Mes frères juifs, catholiques et protestants disent de manière pudique que les effets sur leurs cultes respectifs du renforcement de la loi de 1905 pourraient être considérés comme des dégâts collatéraux. Nous le comprenons. Cela étant, c'est aussi le cas pour l'immense majorité des associations musulmanes, qui œuvrent dans le respect des principes et des lois de la République. Je l'avais dit dans mon programme : le principe d'égalité devant la loi nous oblige parfois à accepter certaines contraintes ou restrictions afin de nous protéger collectivement. La pandémie nous a appris qu'il fallait savoir consentir à des sacrifices collectifs pour sauver les plus vulnérables d'entre nous et répondre aux risques les plus importants.

Si l'on consulte le Larousse ou tout autre dictionnaire de la langue française, on note que jusqu'à la fin des années 1970, « islamisme » était l'équivalent d'« islam ». Ce n'est que par la suite que le terme a pris une autre connotation, en liaison avec l'utilisation de l'islam à des fins politiques. C'est aujourd'hui son sens le plus fréquent.

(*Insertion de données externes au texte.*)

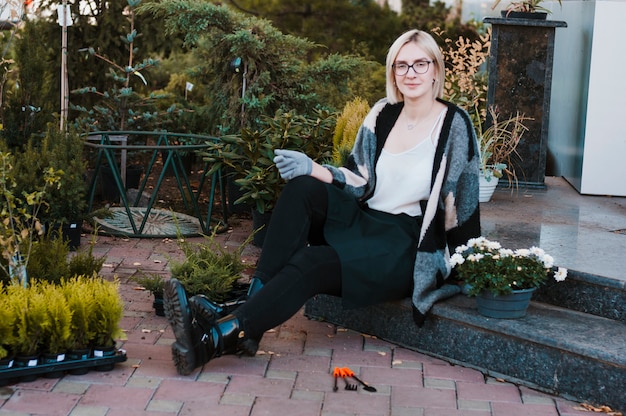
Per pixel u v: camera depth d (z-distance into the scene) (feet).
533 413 10.96
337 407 10.98
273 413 10.75
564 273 12.26
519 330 11.78
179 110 25.11
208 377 11.74
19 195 17.26
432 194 12.73
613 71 19.51
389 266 12.58
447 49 29.30
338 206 12.76
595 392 11.21
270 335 13.48
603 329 12.00
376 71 27.96
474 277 12.15
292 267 12.03
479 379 11.99
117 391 11.19
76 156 18.38
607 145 19.74
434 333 12.79
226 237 20.15
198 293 13.62
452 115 12.94
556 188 20.81
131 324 13.73
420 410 10.96
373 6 32.14
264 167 19.17
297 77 23.24
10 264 12.35
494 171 18.49
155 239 19.62
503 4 28.68
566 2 23.00
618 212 17.89
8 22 23.65
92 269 13.58
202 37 23.68
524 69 20.06
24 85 21.94
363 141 13.51
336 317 14.12
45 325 11.21
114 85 25.32
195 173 27.50
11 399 10.82
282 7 31.55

Faut-il dresser une liste des composantes de cet islam politique, qui inclurait les Frères musulmans, le wahhabisme etc. ? Mais qui ferait-on entrer dans cette catégorie ? Les Musulmans de France, par exemple, disent qu'ils ne sont pas des Frères musulmans, alors que certains les considèrent comme tels. Le choix que nous avons fait, c'est de mentionner l'instrumentalisation de l'islam à des fins politiques sans y adjoindre une liste d'organisations – qui, de toute façon, ne saurait être exhaustive : il faudrait en retirer tout ce qui fait débat ou pourrait susciter la polémique. Cela n'aurait pas répondu au but recherché, qui est de combattre l'islam politique. Il faut le dire clairement : aller à l'encontre des principes de la République, refuser l'égalité entre les hommes et les femmes, rejeter le principe de laïcité… : tout cela n'est pas acceptable. C'est ce qu'affirme le sixième paragraphe de la charte du 15 décembre – le plus long de tous.

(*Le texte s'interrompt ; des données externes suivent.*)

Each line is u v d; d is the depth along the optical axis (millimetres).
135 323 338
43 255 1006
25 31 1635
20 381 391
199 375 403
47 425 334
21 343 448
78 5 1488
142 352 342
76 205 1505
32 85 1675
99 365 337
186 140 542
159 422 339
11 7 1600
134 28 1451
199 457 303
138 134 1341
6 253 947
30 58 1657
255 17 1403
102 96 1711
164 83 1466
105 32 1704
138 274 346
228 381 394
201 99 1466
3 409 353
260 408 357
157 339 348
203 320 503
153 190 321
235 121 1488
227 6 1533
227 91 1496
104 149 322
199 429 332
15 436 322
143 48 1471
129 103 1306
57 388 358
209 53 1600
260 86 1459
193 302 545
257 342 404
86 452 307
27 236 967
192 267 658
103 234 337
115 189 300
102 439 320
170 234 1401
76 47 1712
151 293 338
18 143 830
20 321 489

Je suis opposé à ce que l'on fasse porter le voile à des enfants. Dès lors qu'une femme a la possibilité de choisir librement la façon dont elle se vêt, cela relève de sa liberté individuelle : chaque femme s'habille comme elle le souhaite. Imposer le port du voile à un enfant me paraît relever d'un endoctrinement contraire au respect de la liberté de l'enfant et de sa construction personnelle

Vous dites, monsieur Ahamada, que le CFCM n'a pas beaucoup agi en matière de lutte contre la radicalisation. Je l'ai indiqué tout à l'heure : le CFCM, en tant qu'instance, est avant tout un espace de dialogue entre les fédérations. En revanche, il est du devoir de celles-ci d'appliquer les recommandations qu'il émet ; et je peux vous assurer que, dans ce domaine, les imams et les aumôniers accomplissent un travail formidable. Il faut avoir à l'esprit qu'un million de personnes se rendent chaque vendredi dans les mosquées : vous imaginez bien que si l'on comptait nombre d'imams radicaux parmi les imams français, ce sont des milliers de radicaux qui sortiraient des mosquées ! C'est grâce au formidable travail des imams que nous avons pu sauver de nombreux jeunes des griffes du radicalisme. Certes, ce n'est pas assez, puisqu'il y a des attentats et que l'on observe des comportements visant à saper la République, mais on ne peut pas dire que le CFCM n'ait rien fait.

Je pense avoir répondu aux principales questions.